### Exercise directions
Whenever a line in this data holds the word "rotated", report that line in full.

### Source information
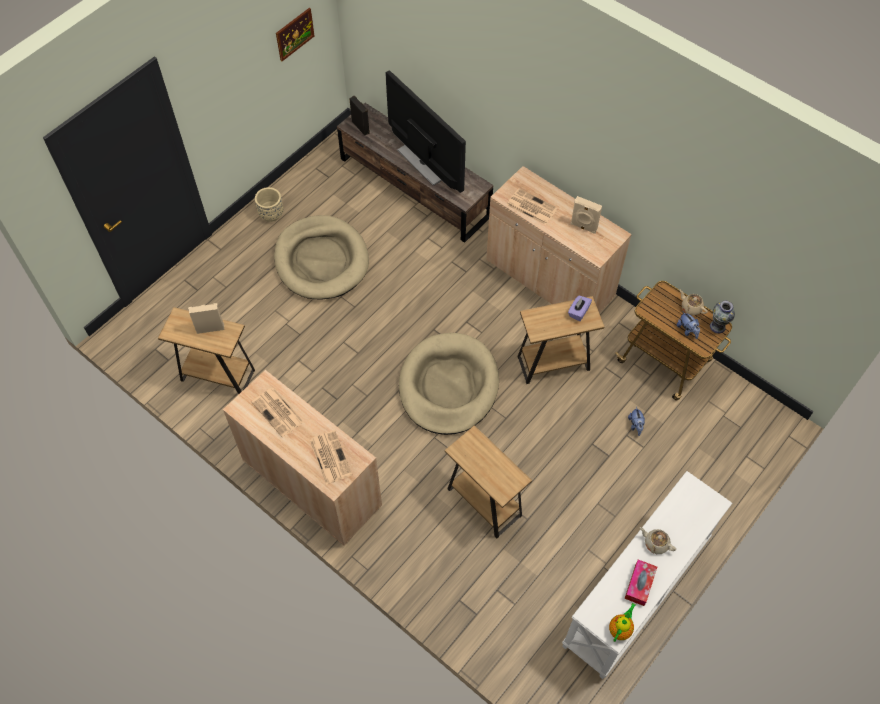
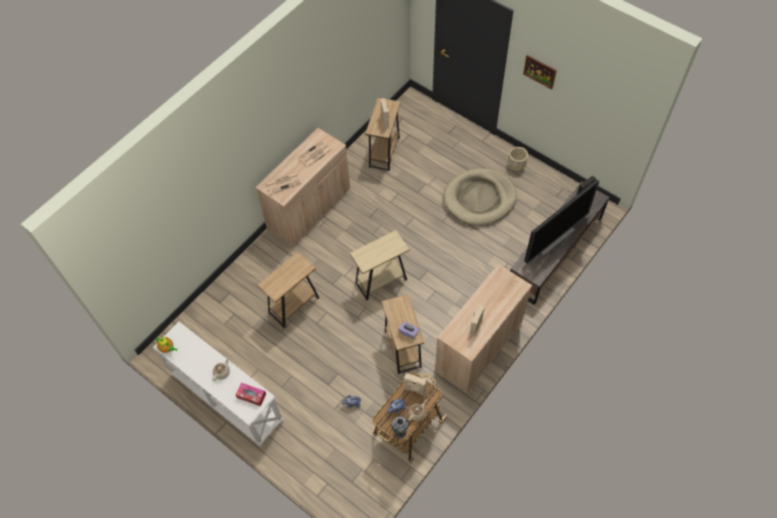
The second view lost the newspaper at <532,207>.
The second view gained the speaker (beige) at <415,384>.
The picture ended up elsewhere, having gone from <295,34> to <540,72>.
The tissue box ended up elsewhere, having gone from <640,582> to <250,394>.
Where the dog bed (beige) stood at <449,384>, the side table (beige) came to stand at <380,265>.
* * *
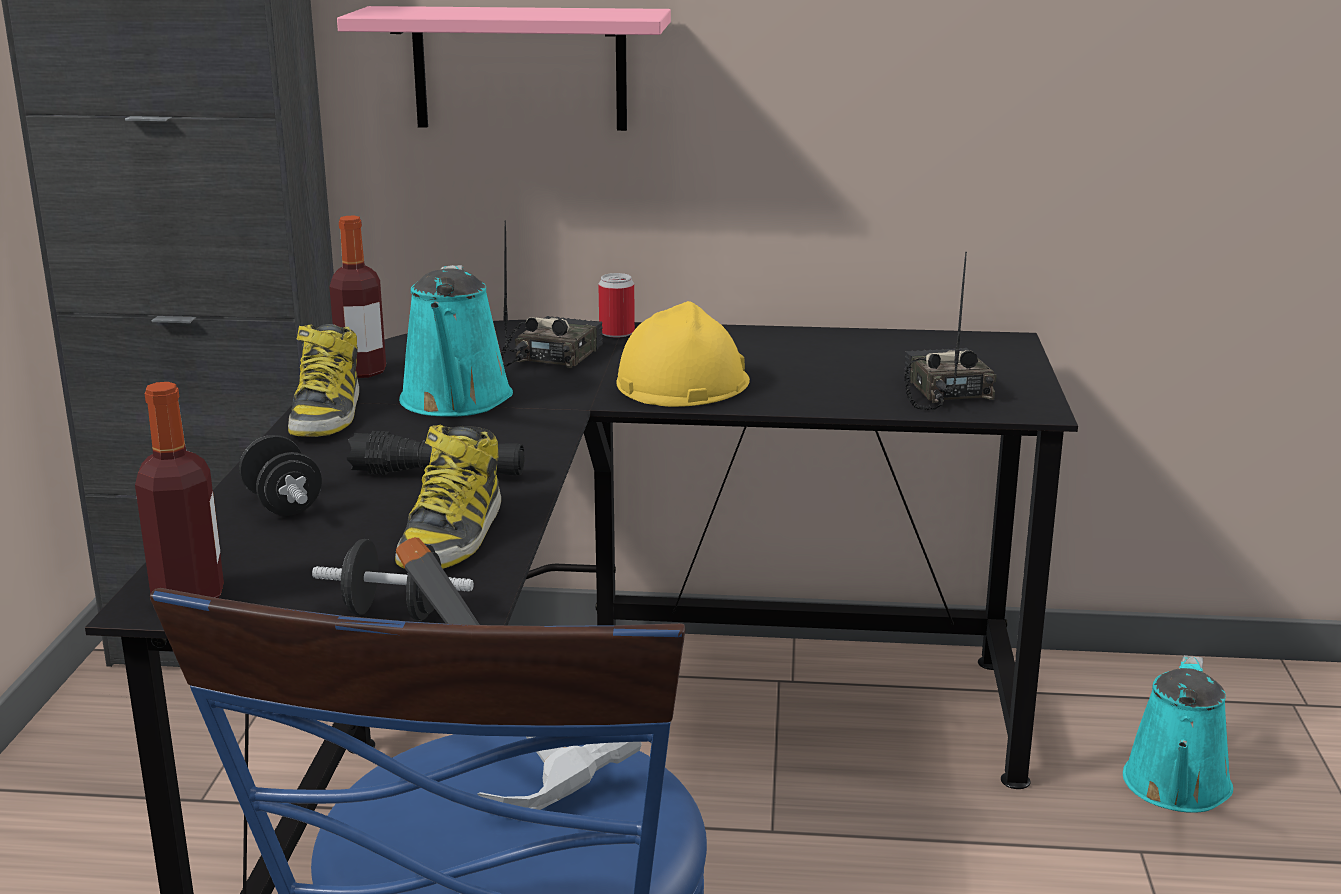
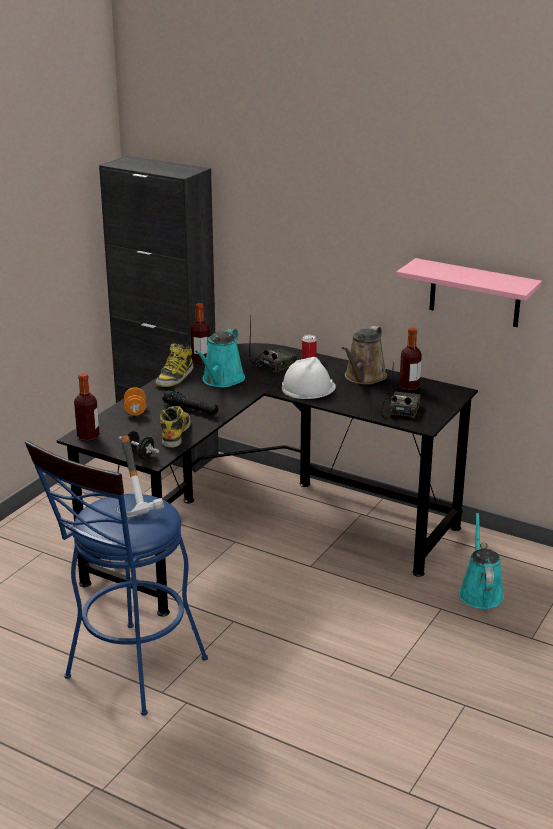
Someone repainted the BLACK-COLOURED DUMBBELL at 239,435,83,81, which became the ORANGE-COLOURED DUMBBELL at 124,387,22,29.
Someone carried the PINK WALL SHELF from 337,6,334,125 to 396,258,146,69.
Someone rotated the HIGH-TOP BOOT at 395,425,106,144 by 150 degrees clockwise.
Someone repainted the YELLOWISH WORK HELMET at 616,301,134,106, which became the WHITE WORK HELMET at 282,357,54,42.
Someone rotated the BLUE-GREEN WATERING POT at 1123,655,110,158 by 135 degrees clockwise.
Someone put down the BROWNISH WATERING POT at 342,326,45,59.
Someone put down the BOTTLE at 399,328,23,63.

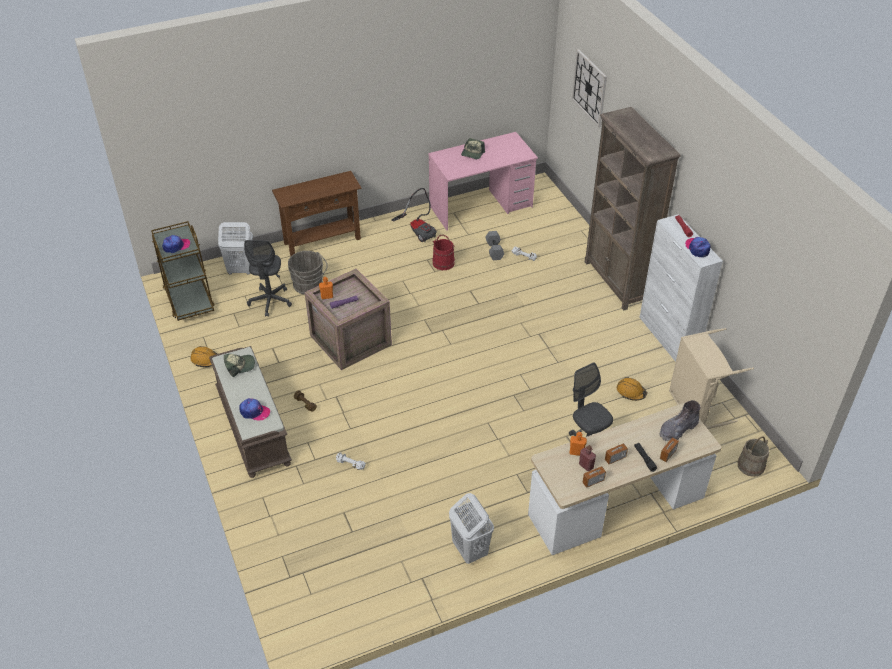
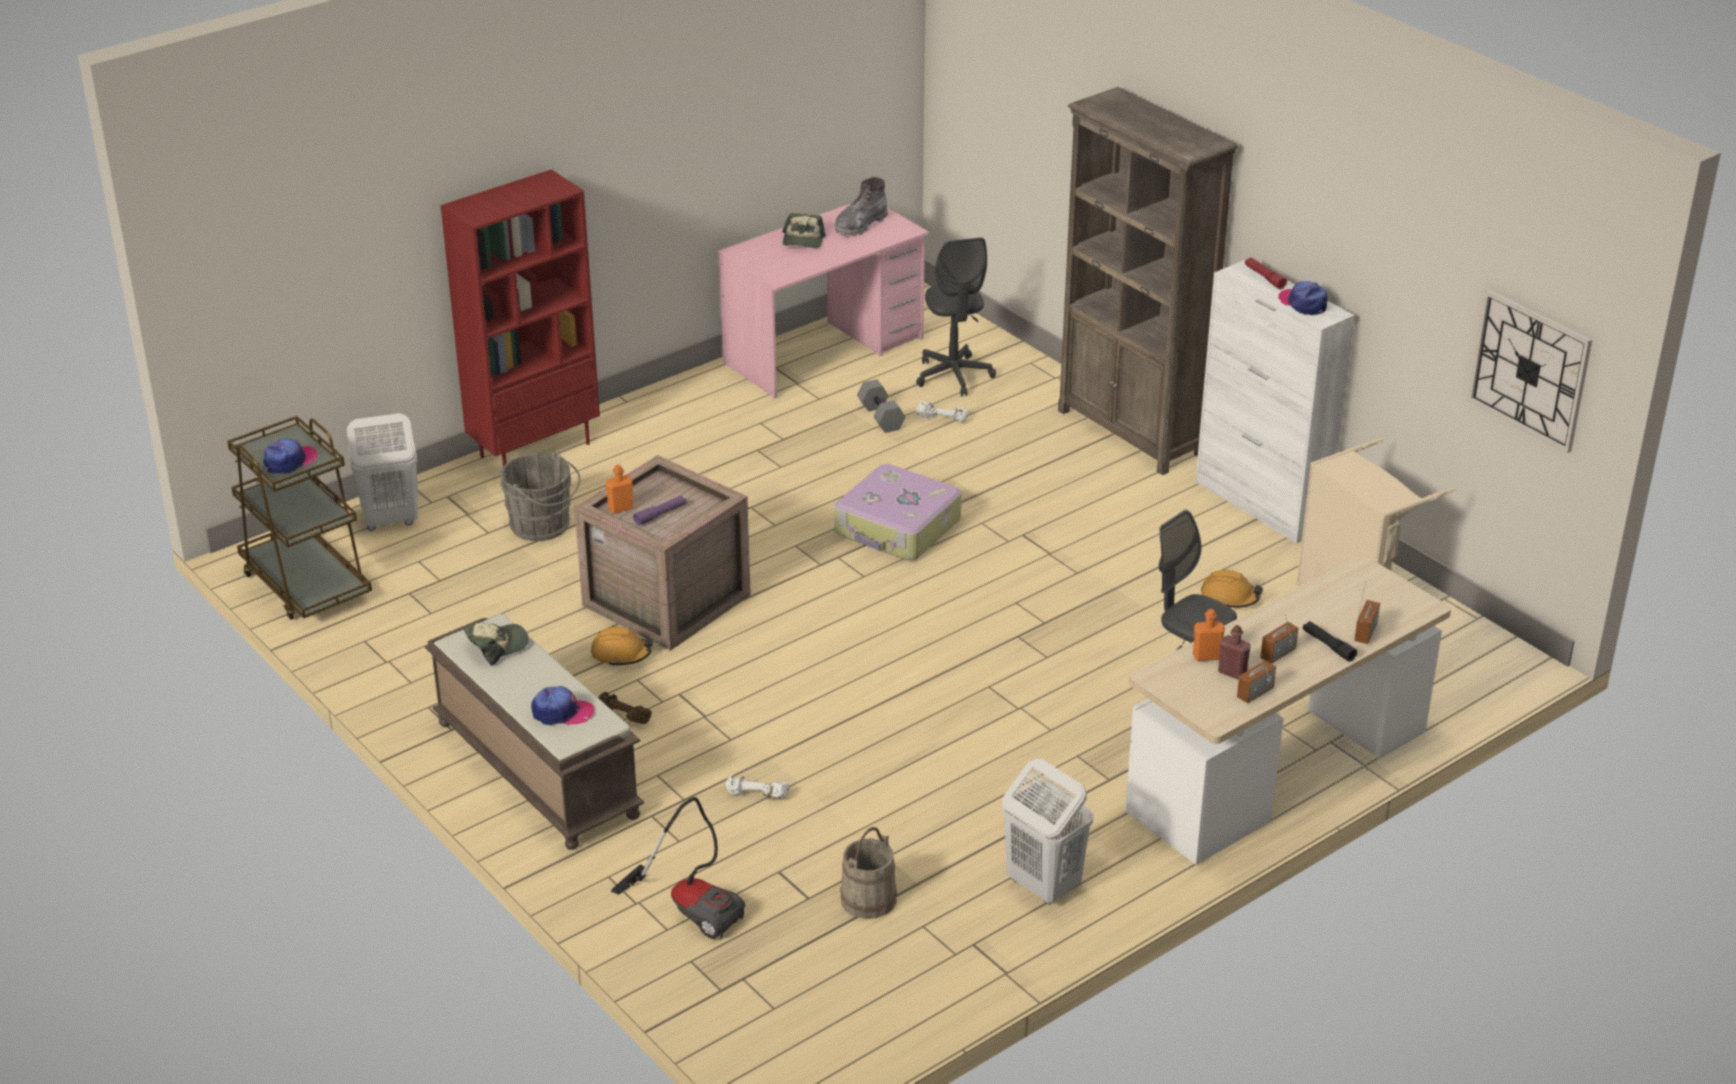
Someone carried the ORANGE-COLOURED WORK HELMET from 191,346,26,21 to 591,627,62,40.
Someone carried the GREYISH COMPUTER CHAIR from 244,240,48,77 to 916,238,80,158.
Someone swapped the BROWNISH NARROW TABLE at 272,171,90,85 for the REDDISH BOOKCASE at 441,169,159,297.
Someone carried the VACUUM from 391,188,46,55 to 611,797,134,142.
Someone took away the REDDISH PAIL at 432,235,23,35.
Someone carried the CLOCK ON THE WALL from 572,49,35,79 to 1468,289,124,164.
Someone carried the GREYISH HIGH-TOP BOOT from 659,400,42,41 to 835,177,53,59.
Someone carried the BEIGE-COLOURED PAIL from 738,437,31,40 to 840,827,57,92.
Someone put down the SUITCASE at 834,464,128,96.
* * *
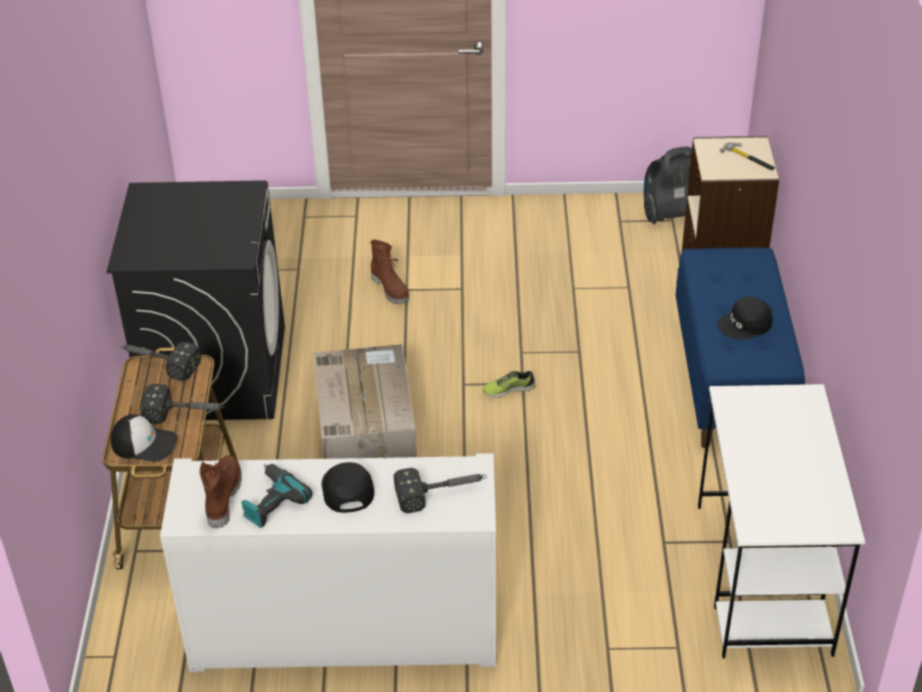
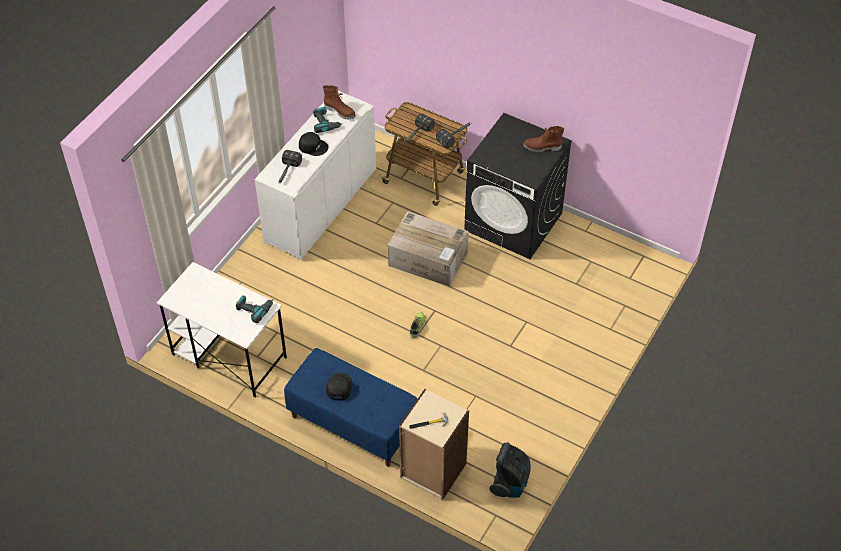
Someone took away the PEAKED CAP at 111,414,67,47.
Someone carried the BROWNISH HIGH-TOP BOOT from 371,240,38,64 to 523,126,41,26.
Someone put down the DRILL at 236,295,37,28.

### Reply
Someone rotated the HIGH-TOP BOOT at 395,425,106,144 by 150 degrees clockwise.
Someone rotated the BLUE-GREEN WATERING POT at 1123,655,110,158 by 135 degrees clockwise.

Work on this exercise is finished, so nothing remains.